A number of strengths and limitations require acknowledgement. Few studies have examined the costs associated with development of specific comorbidities in the NICU, and to our knowledge, none have examined the costs of AKI specifically in a population of neonates cared for in the NICU. As such, this data is the first of its kind, and studies designed to identify high-value practices and interventions for prevention of neonatal AKI and cost mitigation strategies can be performed. We utilized novel strategies to ascertain the costs associated with AKI and employed both multiple imputation analysis for missing gestational age data and examined cost differences by gestational-age based groups given the association between gestational age and LOH. Additionally, we used the Feudtner CCC system to quantify degree of illness in these analyses. This system has been used in prior, noteworthy publications, but we believe this is an important point of novelty for these analyses [32, 33]. Additionally the Feudtner CCC system allowed us to include, into the assessment of degree illness, comorbidities which occurred throughout the index hospitalization rather than datapoints from solely the first 12 hours of life, as is often the case in other scoring systems frequently used for this purpose in neonates. As our group found in our pilot study, though the PHIS database is an exceptional administrative database for cost estimation, clinical information including AKI incidence is limited due to the retrospective nature of the database. Here AKI is determined by the presence or absence of an ICD-10-CM diagnosis code for AKI, and multiple recent studies confirm AKI recognition in the NICU often remains quite low despite increasing study [34, 35]. As such, our AKI incidence (3%) is likely an underestimation of the true AKI incidence, though it is noteworthy that AKI incidence was slightly higher in the 2019–2021 groups than in the 2015–2018 groups. Our study excluded non-survivors which impacts anticipated AKI incidence but also improves the generalizability of our findings. Other limitations include the retrospective nature of this project and the non-inclusion of infant with and without AKI who did not survive. Additionally, though we utilized multiple imputation techniques to account for missingness of the gestational age variable, missingness of other data points was not addressed.

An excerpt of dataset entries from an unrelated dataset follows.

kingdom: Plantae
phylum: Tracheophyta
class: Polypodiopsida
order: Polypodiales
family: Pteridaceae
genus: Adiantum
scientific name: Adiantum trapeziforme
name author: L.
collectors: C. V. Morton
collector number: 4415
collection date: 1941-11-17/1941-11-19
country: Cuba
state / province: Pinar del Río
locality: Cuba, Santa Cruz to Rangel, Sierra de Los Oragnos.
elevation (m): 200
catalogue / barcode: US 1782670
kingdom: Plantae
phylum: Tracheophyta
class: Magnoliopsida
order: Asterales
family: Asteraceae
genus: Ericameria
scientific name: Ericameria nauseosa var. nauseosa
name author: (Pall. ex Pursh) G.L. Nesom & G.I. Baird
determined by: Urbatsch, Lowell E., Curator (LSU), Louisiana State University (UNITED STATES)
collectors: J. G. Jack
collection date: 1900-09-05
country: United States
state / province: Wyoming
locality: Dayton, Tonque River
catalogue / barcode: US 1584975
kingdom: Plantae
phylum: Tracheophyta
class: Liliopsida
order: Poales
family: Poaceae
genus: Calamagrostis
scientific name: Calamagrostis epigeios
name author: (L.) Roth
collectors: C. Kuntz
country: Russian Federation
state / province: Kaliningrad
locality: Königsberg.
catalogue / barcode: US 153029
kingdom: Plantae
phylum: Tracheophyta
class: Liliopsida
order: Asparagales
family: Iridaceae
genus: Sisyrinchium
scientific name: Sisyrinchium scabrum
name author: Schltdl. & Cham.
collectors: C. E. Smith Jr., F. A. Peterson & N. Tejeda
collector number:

In this analysis of the economic burden of AKI in the NICU, AKI is independently associated with increased hospital costs. The key drivers of costs of hospitalization in neonates with AKI in the NICU included four Feudtner CCCs (cardiovascular, congenital or genetic, gastrointestinal, medical technology) and gestational age. Importantly, associations between gestational age and LOH were noted. The estimated hospitalizations costs decreased with increasing gestational age in those with and those without AKI. These findings add to a slowly growing body of literature informing the costs of care of critically ill neonates in the NICU and, in particular, costs of comorbidities associated with prematurity. Knowledge of these cost and their key drivers can help in identifying high-value practices and interventions that may provide cost mitigation and inform future studies.